Uran im Polizeirevier Eibenstock

Großeinsatz in Eibenstock nach einem Uranfund im Polizeirevier. Beteiligte Einsatzkräfte mussten auf STrahlung untersucht werden. Fotos: Daniel Unger

Großeinsatz in Eibenstock nach einem Uranfund im Polizeirevier. Beteiligte Einsatzkräfte mussten auf Strahlung untersucht werden. Fotos: Daniel Unger

Eibenstock. Nach einem Uranfund im Polizeirevier Eibenstock kam es am heutigen Nachmittag zu einem Großeinsatz von Feuerwehren, Polizei und Rettungskräften. Der 1. Gefahrgutzug des Erzgebirges mit Kameraden der Feuerwehren aus Eibenstock, Schönheide, Beierfeld und Grünhain musste anrücken.

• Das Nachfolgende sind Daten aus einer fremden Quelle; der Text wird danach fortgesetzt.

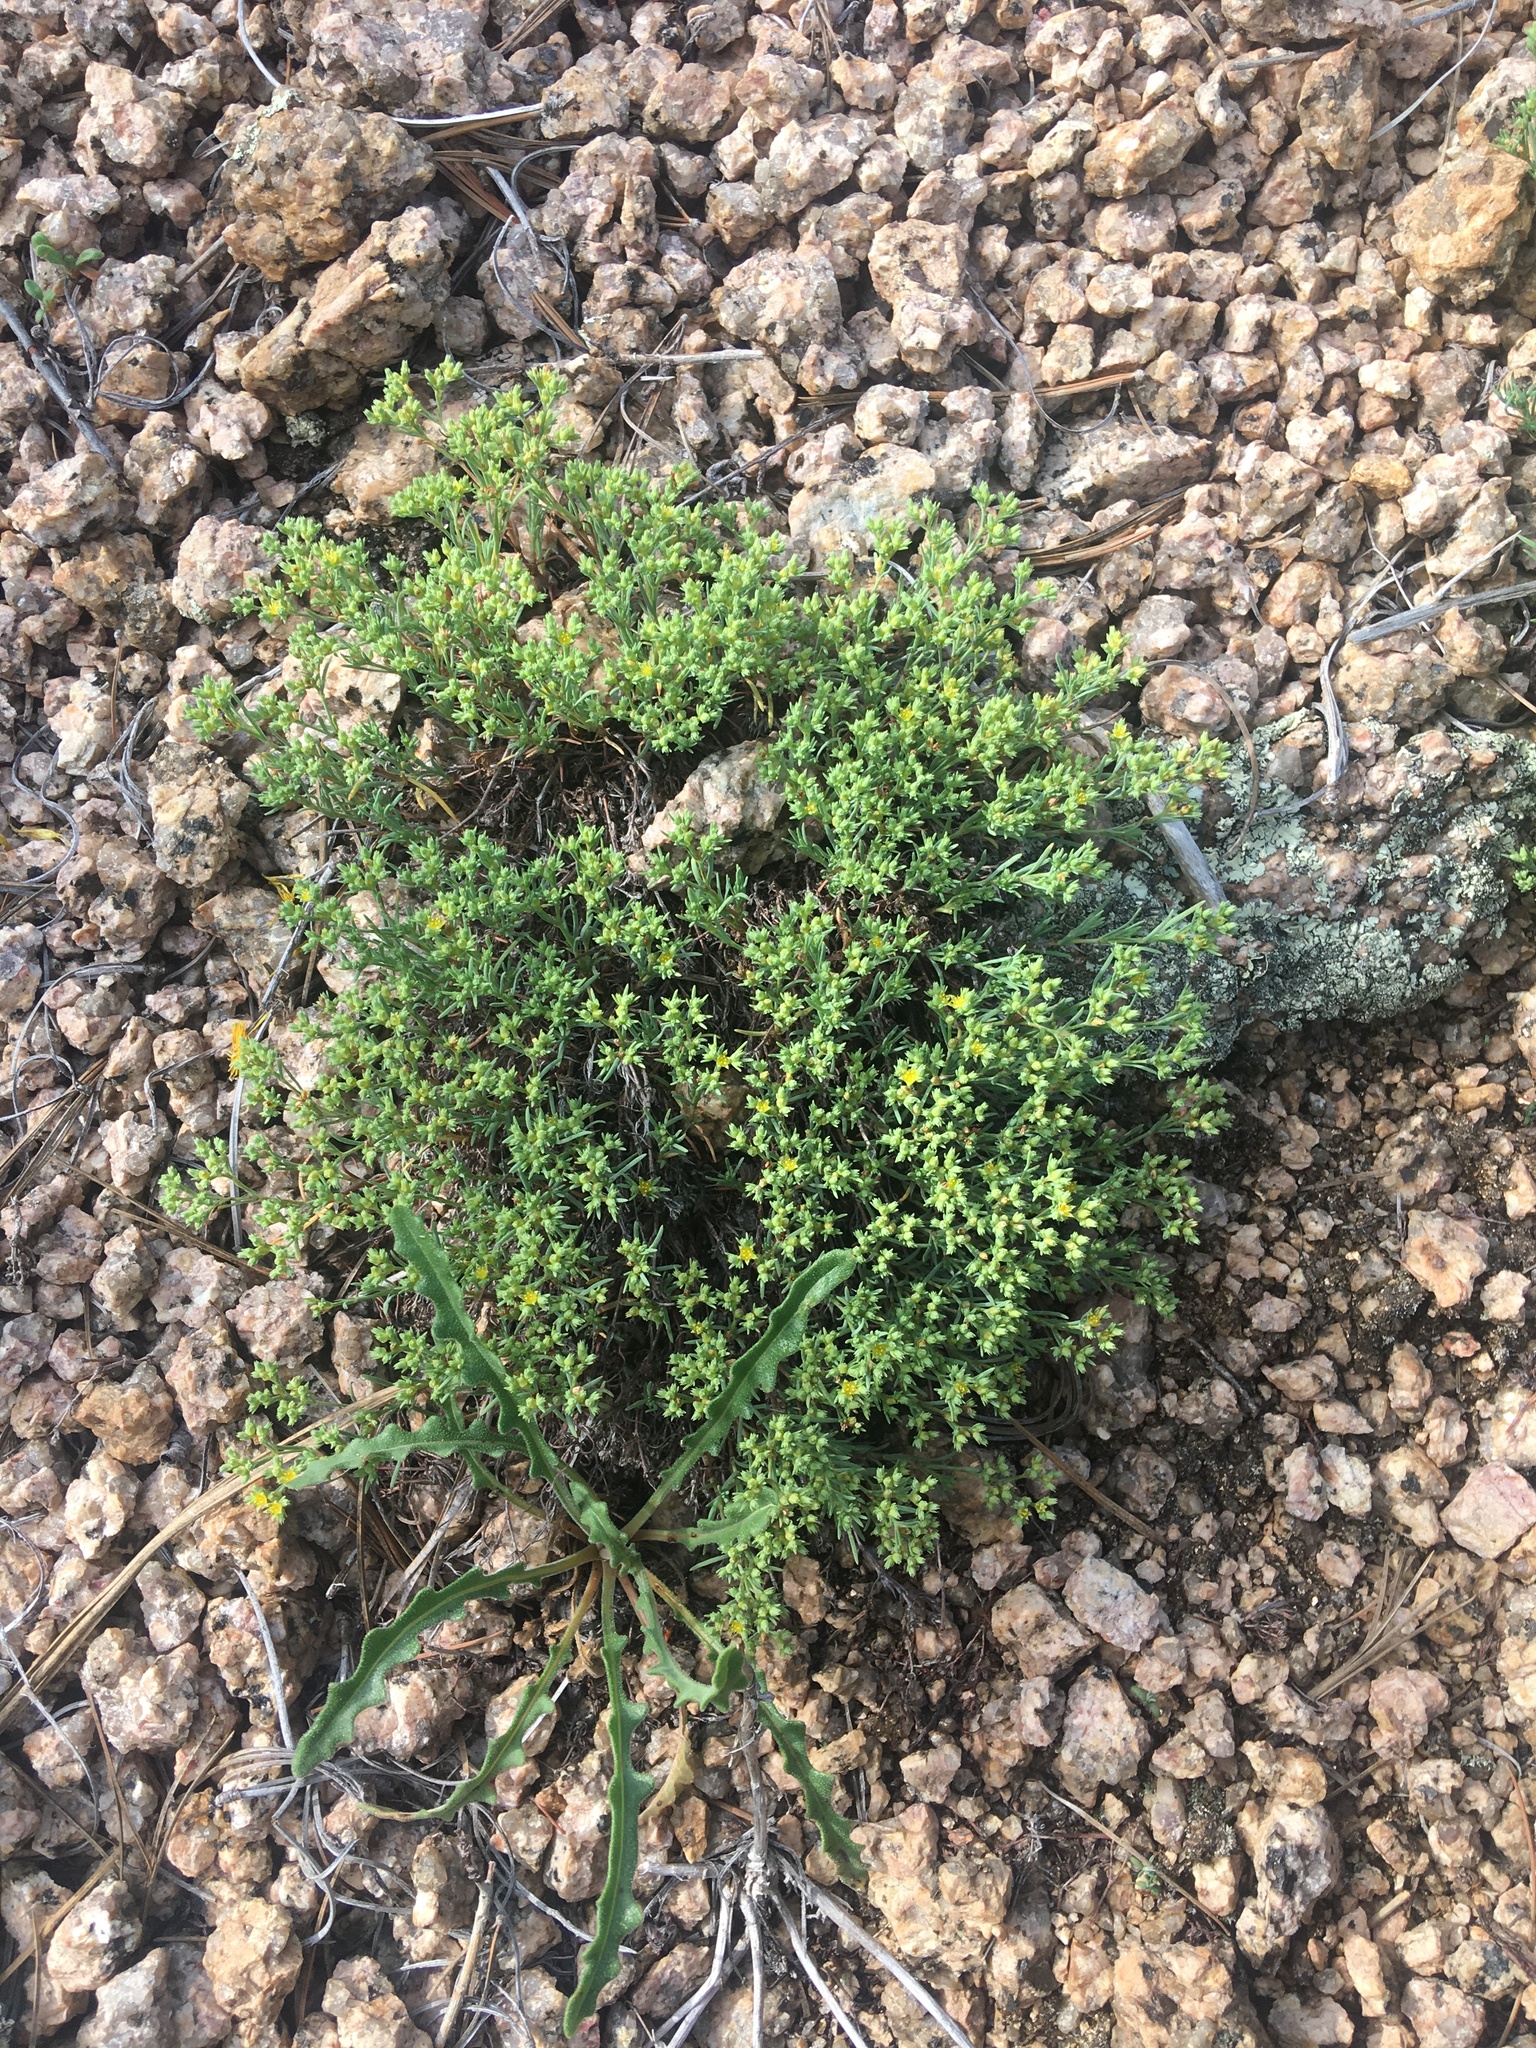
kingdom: Plantae
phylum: Tracheophyta
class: Magnoliopsida
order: Caryophyllales
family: Caryophyllaceae
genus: Paronychia
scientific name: Paronychia jamesii
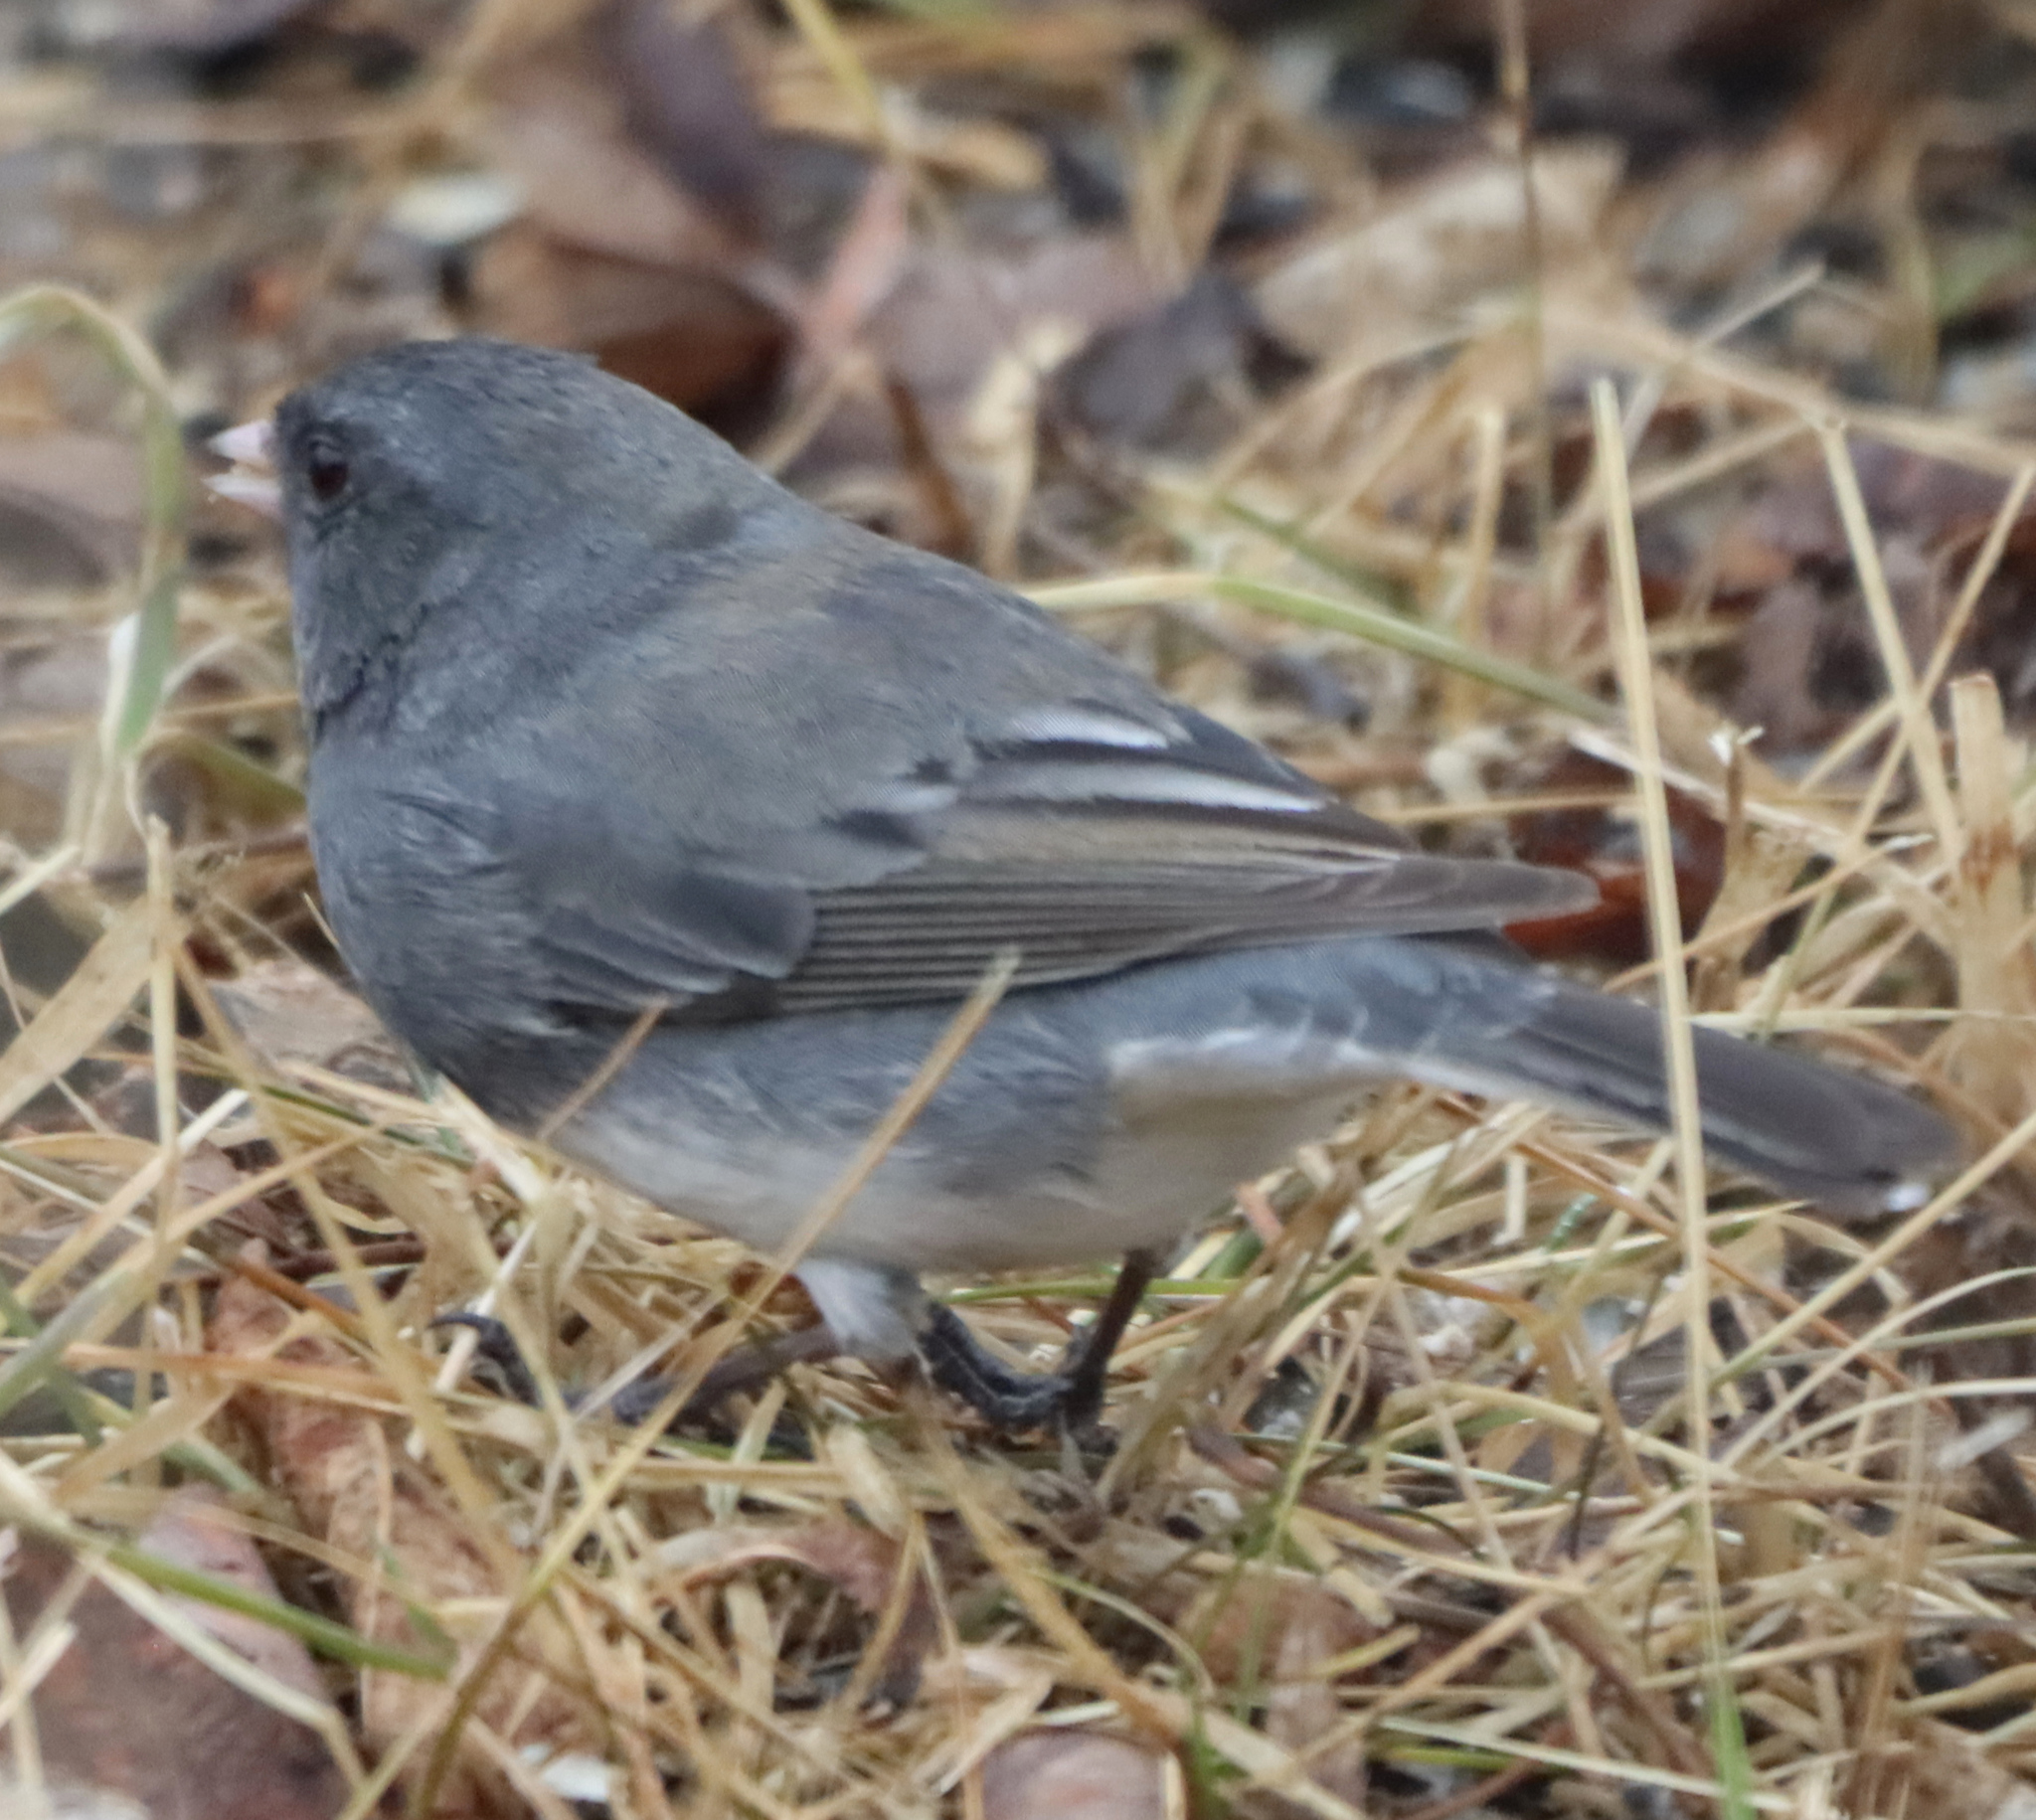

Doch wie war das Uran überhaupt ins Polizeirevier gelangt? Pilzsammler hatten am Nachmittag in einem Wald einen kleinen Eimer gefunden und diesen geöffnet. In diesem befand sich ein Pellet mit der Aufschrift “Uran”. Unschlüssig wie mit dem Fund zu verfahren ist, wanden sie sich zunächst ans Forstamt. Da dieses auch nichts mit dem Eimer anzufangen wusste, begab sich die Gruppe gemeinsam zur Polizei. Diese rief eine Feuerwehr zur Prüfung des Fundes hinzu. Dort dann die Erkenntnis: Das Material strahlt. Somit musste der 1. Gefahrgutzug des Erzgebirges zum ABC-Einsatz anrücken, um genauere Messungen vorzunehmen.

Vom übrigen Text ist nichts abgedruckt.